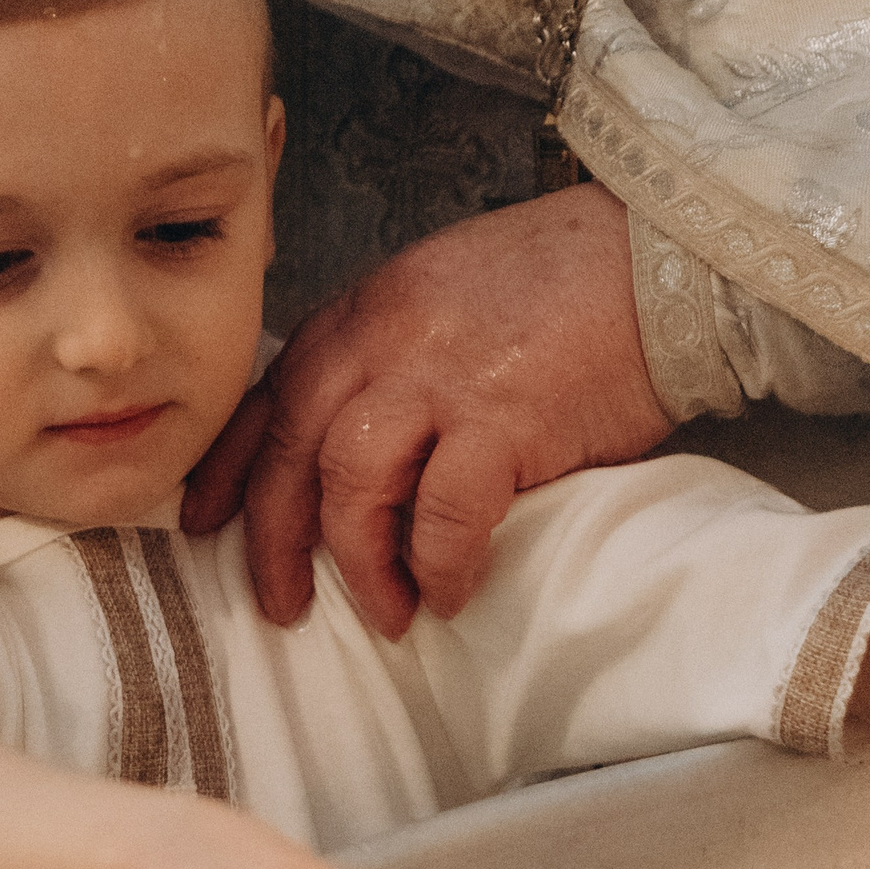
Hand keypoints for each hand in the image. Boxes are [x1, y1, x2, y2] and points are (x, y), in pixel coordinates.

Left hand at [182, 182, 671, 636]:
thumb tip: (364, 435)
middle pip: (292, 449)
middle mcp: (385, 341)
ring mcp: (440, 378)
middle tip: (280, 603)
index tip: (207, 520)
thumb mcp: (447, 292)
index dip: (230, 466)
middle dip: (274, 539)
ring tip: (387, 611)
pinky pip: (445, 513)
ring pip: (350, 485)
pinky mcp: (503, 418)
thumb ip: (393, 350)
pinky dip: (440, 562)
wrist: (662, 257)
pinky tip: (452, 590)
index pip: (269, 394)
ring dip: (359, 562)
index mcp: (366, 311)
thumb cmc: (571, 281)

Task to complete: Go through the listing, and whenever a line contains the string "pinky", copy that line.

Reply to the exercise:
pinky pip: (445, 513)
pinky mcp: (503, 418)
pinky dip: (440, 562)
pinky tip: (452, 590)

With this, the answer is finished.